Omikron already dominant in late December: “At this rate, half the population will be reinfected”. This is what is happening throughout Europe.
The speed at which omikron is advancing is worrying biostatistician Tom Wenseleers. – © Dirk Vertommen
“If we don’t speed up the booster campaign, omikron will account for more than 90 percent of all infections in Belgium before the end of December. Then a corona wave will be upon us on the order of magnitude of the first or second wave.” Biostatistician Tom Wenseleers of KU Leuven is anything but confident. “There is a real chance that the pressure on our healthcare will become unsustainable.”
Kristof Simoens
While corona rates continue to decline and the peak of the fourth wave is behind us, specialists are watching the global rise of the omikron variant with concern. “The speed at which it is advancing is particularly worrying,” says biostatistician Tom Wenseleers of KU Leuven. “In South Africa, the infection record of the first corona-pic has been broken in a few weeks. The R-value is estimated at about 3, which means that one infected individual infects three others. That’s when things get particularly fast. If I extrapolate those figures to our country, omikron will account for more than 90 percent of all infections with us before the end of December.” By comparison, according to virologist Marc Van Ranst, omikron accounted for 3 percent of the samples on Monday; about ten days ago it was only 0.3 percent. So a tenfold increase in about the same number of days.
But surely our vaccination rate is a lot higher than that of South Africa?

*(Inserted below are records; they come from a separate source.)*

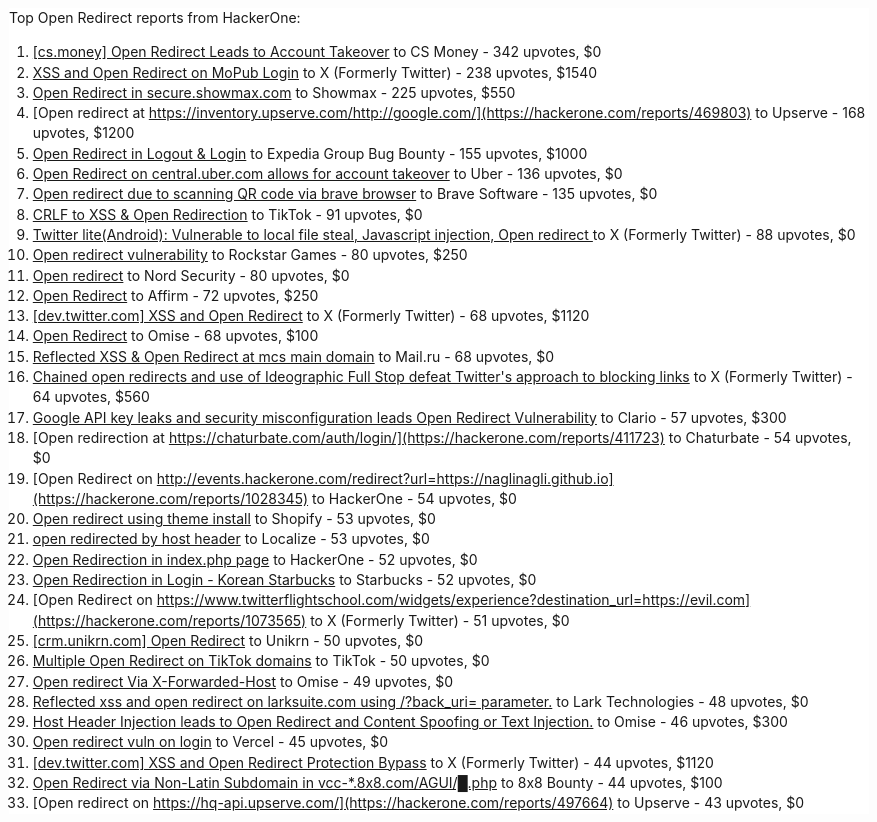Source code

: Top Open Redirect reports from HackerOne:

1. [[cs.money] Open Redirect Leads to Account Takeover](https://hackerone.com/reports/905607) to CS Money - 342 upvotes, $0
2. [XSS and Open Redirect on MoPub Login](https://hackerone.com/reports/683298) to X (Formerly Twitter) - 238 upvotes, $1540
3. [Open Redirect in secure.showmax.com](https://hackerone.com/reports/749338) to Showmax - 225 upvotes, $550
4. [Open redirect at https://inventory.upserve.com/http://google.com/](https://hackerone.com/reports/469803) to Upserve  - 168 upvotes, $1200
5. [Open Redirect in Logout & Login](https://hackerone.com/reports/1788006) to Expedia Group Bug Bounty - 155 upvotes, $1000
6. [Open Redirect on central.uber.com allows for account takeover](https://hackerone.com/reports/206591) to Uber - 136 upvotes, $0
7. [Open redirect due to scanning QR code via brave browser](https://hackerone.com/reports/1946534) to Brave Software - 135 upvotes, $0
8. [CRLF to XSS & Open Redirection](https://hackerone.com/reports/2012519) to TikTok - 91 upvotes, $0
9. [Twitter lite(Android): Vulnerable to local file steal, Javascript injection, Open redirect ](https://hackerone.com/reports/499348) to X (Formerly Twitter) - 88 upvotes, $0
10. [Open redirect vulnerability](https://hackerone.com/reports/380760) to Rockstar Games - 80 upvotes, $250
11. [Open redirect](https://hackerone.com/reports/753399) to Nord Security - 80 upvotes, $0
12. [Open Redirect](https://hackerone.com/reports/1213580) to Affirm - 72 upvotes, $250
13. [[dev.twitter.com] XSS and Open Redirect](https://hackerone.com/reports/260744) to X (Formerly Twitter) - 68 upvotes, $1120
14. [Open Redirect](https://hackerone.com/reports/504751) to Omise - 68 upvotes, $100
15. [Reflected XSS & Open Redirect at mcs main domain](https://hackerone.com/reports/996262) to Mail.ru - 68 upvotes, $0
16. [Chained open redirects and use of Ideographic Full Stop defeat Twitter's  approach to blocking links](https://hackerone.com/reports/1032610) to X (Formerly Twitter) - 64 upvotes, $560
17. [Google API key leaks and security misconfiguration leads Open Redirect Vulnerability](https://hackerone.com/reports/1066410) to Clario - 57 upvotes, $300
18. [Open redirection at https://chaturbate.com/auth/login/](https://hackerone.com/reports/411723) to Chaturbate - 54 upvotes, $0
19. [Open Redirect on http://events.hackerone.com/redirect?url=https://naglinagli.github.io](https://hackerone.com/reports/1028345) to HackerOne - 54 upvotes, $0
20. [Open redirect using theme install](https://hackerone.com/reports/101962) to Shopify - 53 upvotes, $0
21. [open redirected by host header](https://hackerone.com/reports/2828499) to Localize - 53 upvotes, $0
22. [Open Redirection in index.php page](https://hackerone.com/reports/320376) to HackerOne - 52 upvotes, $0
23. [Open Redirection in Login - Korean Starbucks](https://hackerone.com/reports/380939) to Starbucks - 52 upvotes, $0
24. [Open Redirect on https://www.twitterflightschool.com/widgets/experience?destination_url=https://evil.com](https://hackerone.com/reports/1073565) to X (Formerly Twitter) - 51 upvotes, $0
25. [[crm.unikrn.com] Open Redirect](https://hackerone.com/reports/297803) to Unikrn - 50 upvotes, $0
26. [Multiple Open Redirect on TikTok domains](https://hackerone.com/reports/2221547) to TikTok - 50 upvotes, $0
27. [Open redirect Via X-Forwarded-Host](https://hackerone.com/reports/1479889) to Omise - 49 upvotes, $0
28. [Reflected xss and open redirect on larksuite.com using /?back_uri= parameter.](https://hackerone.com/reports/955606) to Lark Technologies - 48 upvotes, $0
29. [Host Header Injection leads to Open Redirect and Content Spoofing or Text Injection.](https://hackerone.com/reports/1444675) to Omise - 46 upvotes, $300
30. [Open redirect vuln on login](https://hackerone.com/reports/608031) to Vercel - 45 upvotes, $0
31. [[dev.twitter.com] XSS and Open Redirect Protection Bypass](https://hackerone.com/reports/330008) to X (Formerly Twitter) - 44 upvotes, $1120
32. [Open Redirect via Non-Latin Subdomain in vcc-*.8x8.com/AGUI/█.php](https://hackerone.com/reports/2331473) to 8x8 Bounty - 44 upvotes, $100
33. [Open redirect on https://hq-api.upserve.com/](https://hackerone.com/reports/497664) to Upserve  - 43 upvotes, $0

“That’s right: only a quarter has been vaccinated there; all the others have to rely on their naturally built-up immunity after a previous infection. And that is disappointing, now that it appears that omikron is able to circumvent that immunity four to five times better than the delta variant. Unfortunately, omikron is also breaking through in countries with high vaccination rates, such as the United Kingdom. Or look at Denmark, where omikron takes the mark of half of all infections this week.”
You do sound very alarming.
“Alarming? No, rather realistic. The numbers are what they are. And they don’t look good. At this rate, about half the population will become reinfected and 1 percent of them will be in danger of ending up in the hospital. Then a corona wave comes at us on the order of magnitude of the first wave or the second wave. It is very questionable whether our hospitals can take that extra pressure now.”
Fortunately, omikron is less sickening!
“Based on the South African figures, such a conclusion is premature at best. Not only because the figures come with a week’s delay – and with such a rapidly advancing virus, a week is a very long time – but also because omikron in South Africa started mainly in the teens and twenties, and they are less at risk anyway. But when I look at the figures from Tshwane, where the outbreak is concentrated, I’m not reassured: of the 166 patients who ended up in hospital there in the past two weeks because of omikron, nine have died; 33 patients were over 60 and of them five have already died. That’s not nothing. Besides, even if omikron were ten times less pathogenic than the delta variant, there’s still a real chance that the pressure on our care will become unsustainable.”
So what should be done?
“I don’t know either: I don’t have a ready-made solution, if I’m completely honest. I’m impatiently waiting for the booster campaign to be accelerated here in Belgium as well. Especially for people who are more at risk, such as the over 60s and the over 40s and over 50s with a specific risk profile. Although we must all realize that the protection will still not be optimal.”
And just now there is the news that numerous centers are taking their belts off between Christmas and New Year.
“There is indeed a bottleneck at the vaccination centers, and I understand very well that volunteers also need vacations. Perhaps we should do as the British do: they want to administer 1 million booster shots a day and are deploying the army to do it. Although I also hear that our army is understaffed. I am pinning all my hopes on a new vaccine or one adapted to omikron, but that will also take a few months to develop and administer: BioNTech, for example, spoke of a hundred days. And so there is only one thing to do: give everyone a booster shot as soon as possible.”